Listeners are sketched now, brilliantly, breathtakingly (hee hee again, lung, get it? Wink wink; see, this author’s pretty dumb, too, when it comes to jokes), as brats cocooned, swaddled in rock’s aggressive wall of noise, raging uselessly at the machine. But listeners need that machine they rage against, too, just as teens buying Elvis and Beatles records like my mom did depended on the commercial apparatus that sustained the corporations—and that’s a “power” that, inevitably, in its effort to preserve itself, someday in the very apocalyptic revolution that rock portends and demands, “runs out.” What will happen then? Thom, as performatively magnificently as Leslie Odom Jr., knows how to make us wait for it, makes us live with him in that tiny extra half-beat of silence before he reveals the spectacular genius of a clincher: “we’ll just hum.”

So many rich dimensions coalesce with this final phrase.
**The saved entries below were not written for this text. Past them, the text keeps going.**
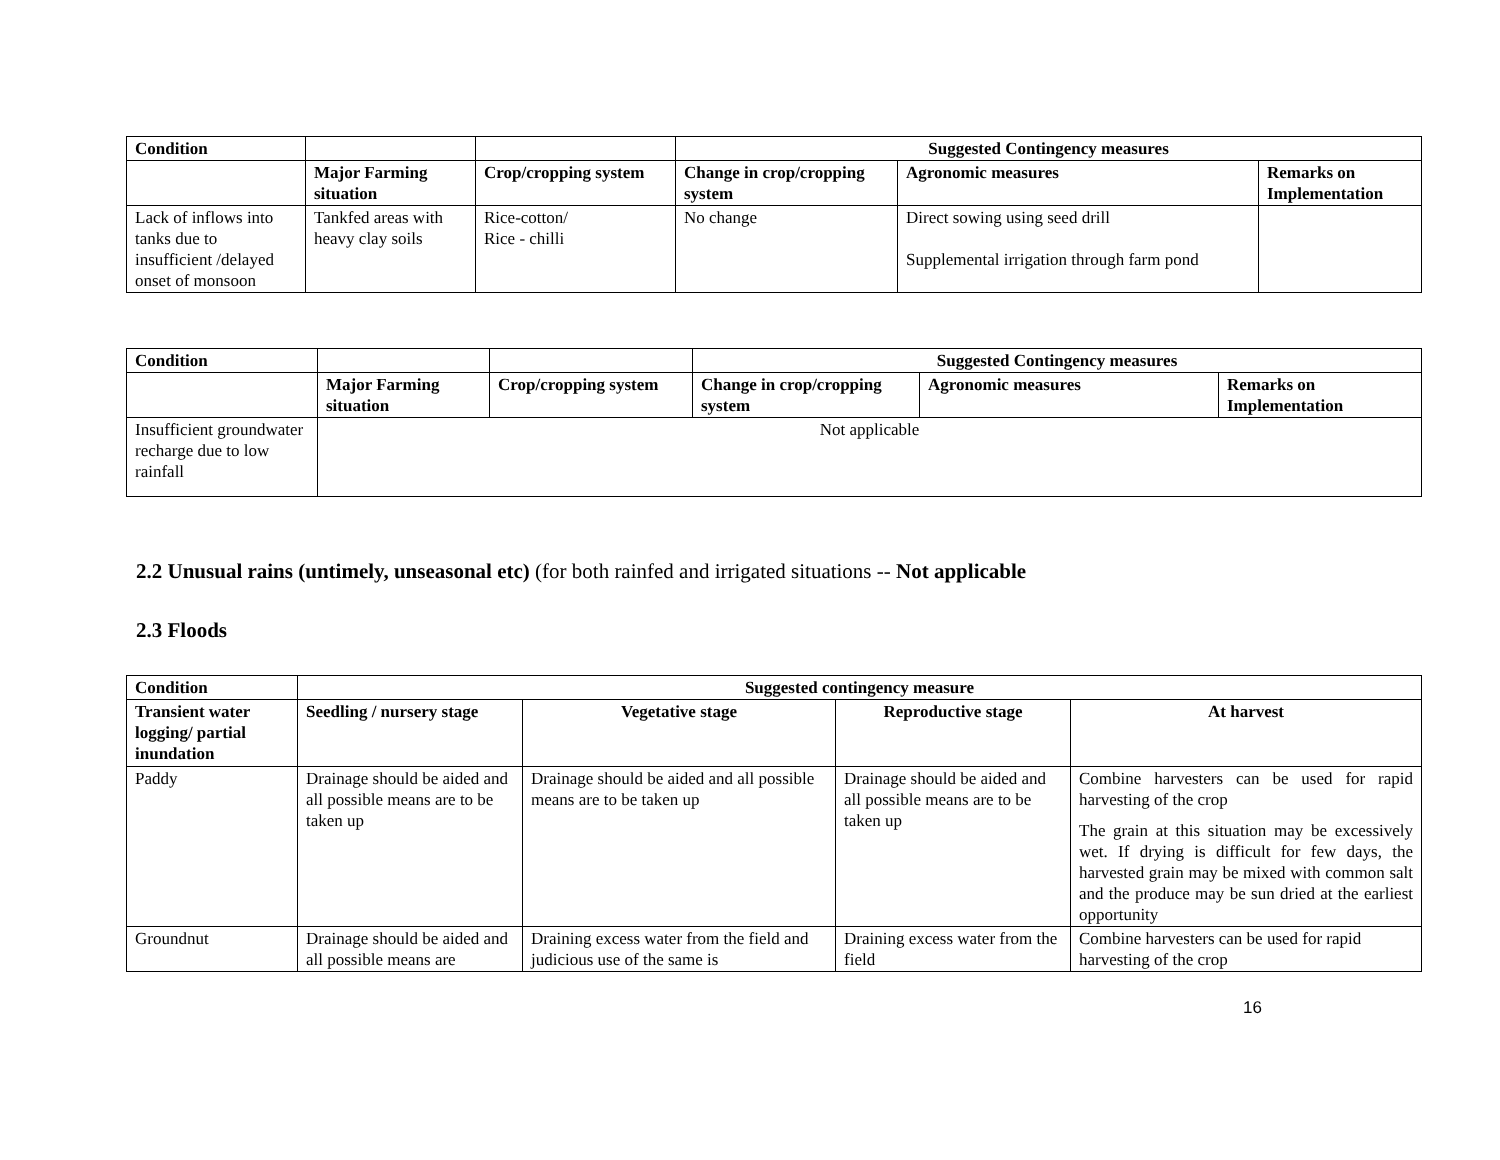| Condition | | | Suggested Contingency measures | | |
| | Major Farming situation | Crop/cropping system | Change in crop/cropping system | Agronomic measures | Remarks on Implementation |
| Lack of inflows into tanks due to insufficient /delayed onset of monsoon | Tankfed areas with heavy clay soils | Rice-cotton/ Rice - chilli | No change | Direct sowing using seed drill Supplemental irrigation through farm pond | |
| Condition | | | Suggested Contingency measures | | |
| | Major Farming situation | Crop/cropping system | Change in crop/cropping system | Agronomic measures | Remarks on Implementation |
| Insufficient groundwater recharge due to low rainfall | Not applicable | | | | |
2.2 Unusual rains (untimely, unseasonal etc) (for both rainfed and irrigated situations -- Not applicable
2.3 Floods
| Condition | Suggested contingency measure | | | |
| --- | --- | --- | --- | --- |
| Transient water logging/ partial inundation | Seedling / nursery stage | Vegetative stage | Reproductive stage | At harvest |
| Paddy | Drainage should be aided and all possible means are to be taken up | Drainage should be aided and all possible means are to be taken up | Drainage should be aided and all possible means are to be taken up | Combine harvesters can be used for rapid harvesting of the crop The grain at this situation may be excessively wet. If drying is difficult for few days, the harvested grain may be mixed with common salt and the produce may be sun dried at the earliest opportunity |
| Groundnut | Drainage should be aided and all possible means are | Draining excess water from the field and judicious use of the same is | Draining excess water from the field | Combine harvesters can be used for rapid harvesting of the crop |
16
The sudden shift to “we” after the opening word’s emphatic second-person command to listeners captures the questions of authenticity that have always complicated rock music: Do musicians genuinely identify with listeners’ concerns, or is the suggestion of “we” a cynical commercial act? Might the narrator here mean that the band he’s fronting can continue to perform without amplification—the amplification of wattage? Of the iron lung that ensures continued breathing? Of mass marketing that removes them from the bar stage? If Radiohead plays in the forest and no one’s there to hear them, is it music? And “hum”…ending on hum, drawing out the “mmmm” in this third rhyme with that special Yorkian whine…for me, poetic perfection. All the themes of the verse, of the treatment of rock offered here, all these resound and redound here in this one word. It’s the hum of electricity of course, physical (“power”) and emotional (the charge of relational connection that can be sustained by humming even when articulation won’t work, like when you don’t know the words and so you hum) and social (hum as a metonym for multiple, interdependent elements working together, as in an engine). It’s the possibility of caring for self, making the only sound one can when the juice has been drained. It’s the halting, uncertain effort to, with hope but often without solace, speak into the air (that phrase is the title of the one philosophy of communication book, by John Durham Peters, that I would recommend to you and to any person who never thought they’d read such a book) and find the communion that rock music purports to provide—that’s the kind of dwindling but still striving “hum” we’re left with, as an end rhyme, when we are rendered “dumb” with our “thumb.” That’s a clincher worth waiting for.

Ok, it wasn’t so little. But when I hum like I did here, and in some sense among all the different, complex ways I hum, I am always humming for you.